◆ Excerpted text
* Begin *
From: Patrick Stickler <patrick.stickler@nokia.com>
Date: Mon, 9 Oct 2006 11:39:47 -0500
Message-Id: <B02D76BC-1F22-478C-BE49-1EEBD2F6C594@nokia.com>
Cc: noah_mendelsohn@us.ibm.com, "Dan Connolly" <connolly@w3.org>, "ext Booth, David (HP Software - Boston)" <dbooth@hp.com>, raman@google.com, "Williams, Stuart (HP Labs, Bristol)" <skw@hp.com>, www-tag@w3.org
To: ext Pat Hayes <phayes@ihmc.us>


On Oct 9, 2006, at 11:18, ext Pat Hayes wrote:

>> Patrick Stickler writes:
>>
>>>  (b) if is known (by extra-web means) that a given URI denotes a
>>>  representation, then the agent is licensed to expect that every  
>>> time
>>>  it dereferences that URI it will get the same exact byte sequence
>>
>> Yes, if you really mean "that" representation, but I think we're  
>> glossing
>> over an ambiguity.
>>
>> Consider one of my favorite examples, which is a clock resource.  The
>> clock updates in real time, and representations of it change  
>> accordingly.
>> For this example, assume that the clock resource at
>> http://example.org/clock supports content negotiation.  It returns  
>> the
>> representation of the clock as your choice of text/plain, in which  
>> case
>> you get back the date and time as text, or image/jpeg, in which  
>> case you
>> get the image of a round analog clock showing the current time.
>>
>> Your analysis seems to apply to the case where we want a URI for the
>> particular resource returned at, say 3PM, and I think your  
>> analysis is
>> coherent for that case.  I don't think it's the main case of  
>> interest.
>> What I think we're mostly considering is more along the lines of two
>> additional resources which might be named:
>>
>>         http://example.org/clock?rep=text
>>         http://example.org/clock?rep=image
>>
>> These would not in fact return the same representation on successive
>> accesses, but would invariably return representations using the  
>> particular
>> media types.  I also think this is an appropriate use of URIs for
>> representations.  So, I don't think that in all useful cases "URI  
>> denotes
>> representation" implies "denoted representation octet stream is
>> invariant".  I think the two URIs above denote representations of the
>> original clock resource if the authority at example.org says they do.
>>
>> Also, I think I'm right that the term "representation" is  
>> appropriately
>> applied not just to the octet sequence returned, but to some of the
>> associated control data such as Content-type that's typically  
>> carried in
>> some of the returned HTTP headers.
>
> While all the examples in the above make sense, this discussion  
> makes me even more worried than I already was about what exactly  
> the word "representation" is supposed to mean.
* End *
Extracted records
* Begin *
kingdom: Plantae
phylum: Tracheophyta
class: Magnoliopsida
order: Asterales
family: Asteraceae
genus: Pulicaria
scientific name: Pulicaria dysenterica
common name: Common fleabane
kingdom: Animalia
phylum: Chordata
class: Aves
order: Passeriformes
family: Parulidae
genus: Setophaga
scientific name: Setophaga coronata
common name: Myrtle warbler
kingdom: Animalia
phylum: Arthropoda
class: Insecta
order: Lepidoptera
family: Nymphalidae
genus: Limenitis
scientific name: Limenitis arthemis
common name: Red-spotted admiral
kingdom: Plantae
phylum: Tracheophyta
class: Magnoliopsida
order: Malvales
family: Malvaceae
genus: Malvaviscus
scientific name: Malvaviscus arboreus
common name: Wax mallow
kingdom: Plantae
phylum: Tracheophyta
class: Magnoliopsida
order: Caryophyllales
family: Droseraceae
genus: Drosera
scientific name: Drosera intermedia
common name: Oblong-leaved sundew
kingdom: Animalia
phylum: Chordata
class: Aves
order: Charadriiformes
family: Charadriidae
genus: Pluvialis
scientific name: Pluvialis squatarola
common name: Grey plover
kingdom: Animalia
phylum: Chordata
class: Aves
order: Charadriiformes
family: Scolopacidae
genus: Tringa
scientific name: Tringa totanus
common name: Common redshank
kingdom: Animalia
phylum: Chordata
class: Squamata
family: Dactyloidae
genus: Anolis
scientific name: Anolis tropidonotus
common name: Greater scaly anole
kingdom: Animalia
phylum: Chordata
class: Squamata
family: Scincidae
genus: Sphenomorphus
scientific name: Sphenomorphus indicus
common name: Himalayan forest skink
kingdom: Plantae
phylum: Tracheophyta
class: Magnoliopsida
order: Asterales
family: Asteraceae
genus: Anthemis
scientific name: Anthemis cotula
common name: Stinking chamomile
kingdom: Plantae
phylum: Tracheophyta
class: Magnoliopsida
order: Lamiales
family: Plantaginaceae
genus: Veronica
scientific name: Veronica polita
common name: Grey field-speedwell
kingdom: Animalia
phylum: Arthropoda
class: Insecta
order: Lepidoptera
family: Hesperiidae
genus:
* End *
◆ Problem details
Please restate the email excerpt from "On Oct 9, 2006, at" to "over an ambiguity.", renaming "agent" as "client".

◆ Answer to the problem
On Oct 9, 2006, at 11:18, ext Pat Hayes wrote:

>> Patrick Stickler writes:
>>
>>>  (b) if is known (by extra-web means) that a given URI denotes a
>>>  representation, then the client is licensed to expect that every  
>>> time
>>>  it dereferences that URI it will get the same exact byte sequence
>>
>> Yes, if you really mean "that" representation, but I think we're  
>> glossing
>> over an ambiguity.